Exercise description:
Write every line below out again, exactly as given, but leave out the pictures.

Data section:
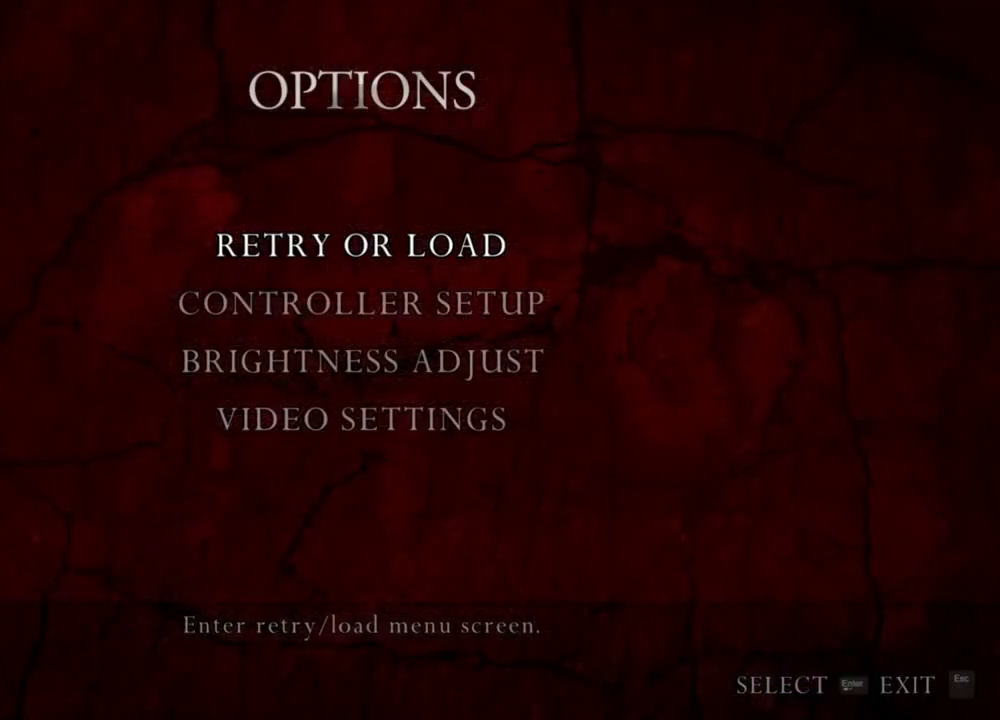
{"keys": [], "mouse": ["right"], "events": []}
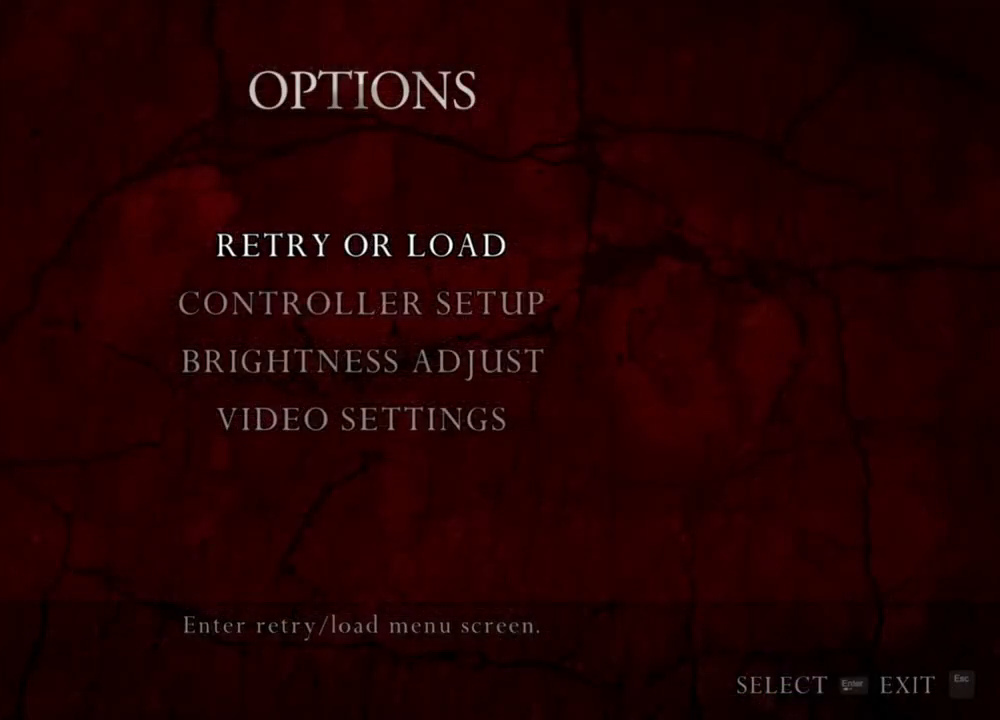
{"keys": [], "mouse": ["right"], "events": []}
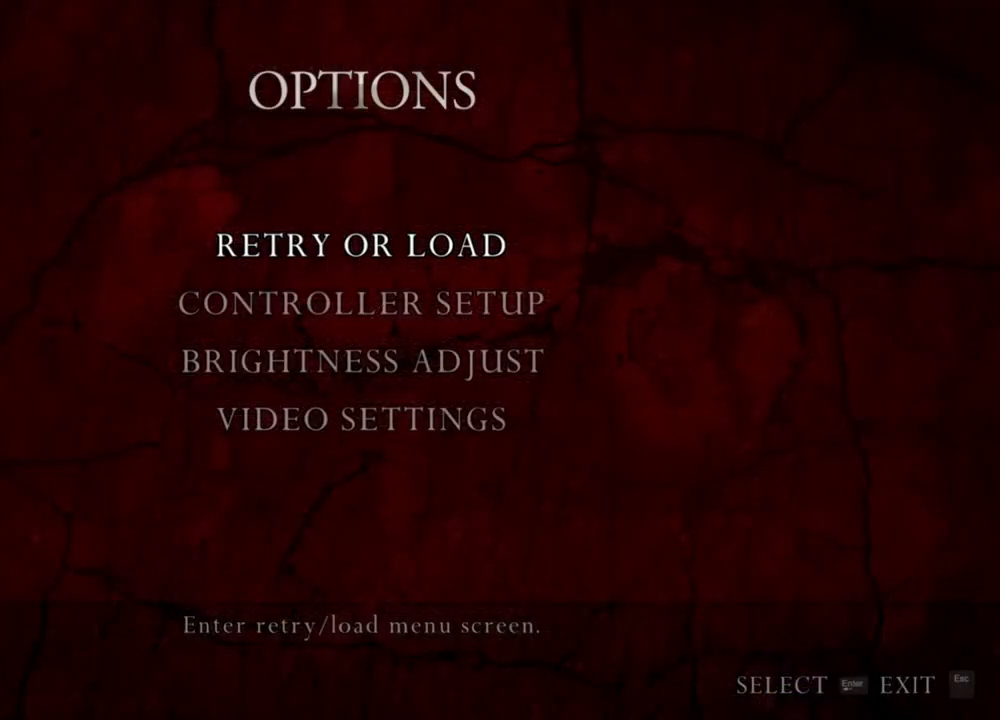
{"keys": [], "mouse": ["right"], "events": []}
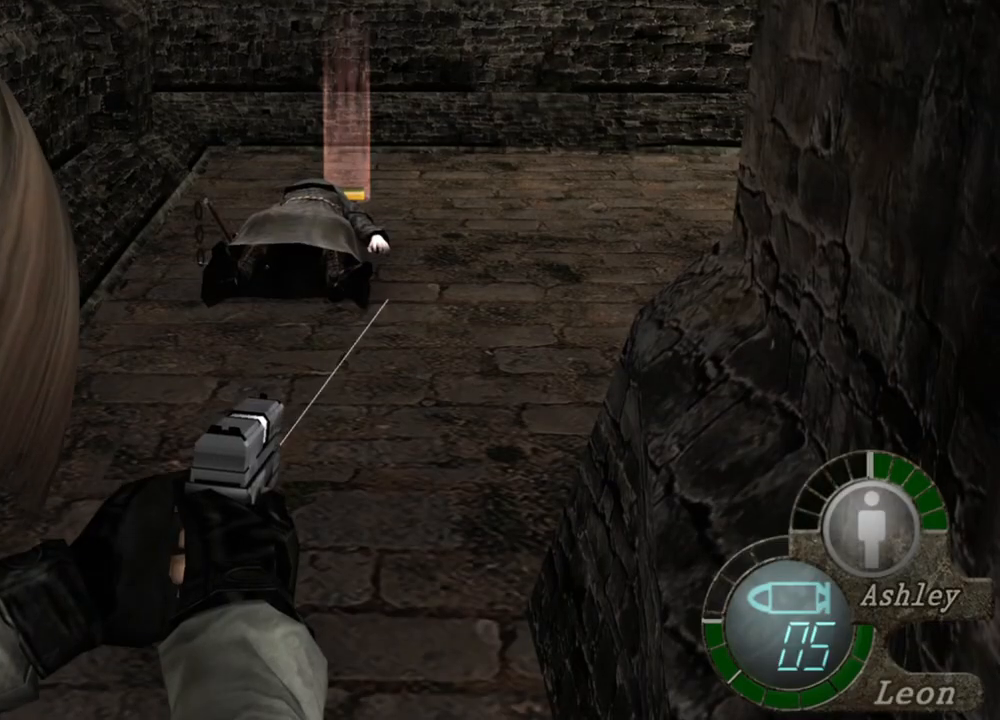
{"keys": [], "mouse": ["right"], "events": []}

Result:
{"keys": [], "mouse": ["right"], "events": []}
{"keys": [], "mouse": ["right"], "events": []}
{"keys": [], "mouse": ["right"], "events": []}
{"keys": [], "mouse": ["right"], "events": []}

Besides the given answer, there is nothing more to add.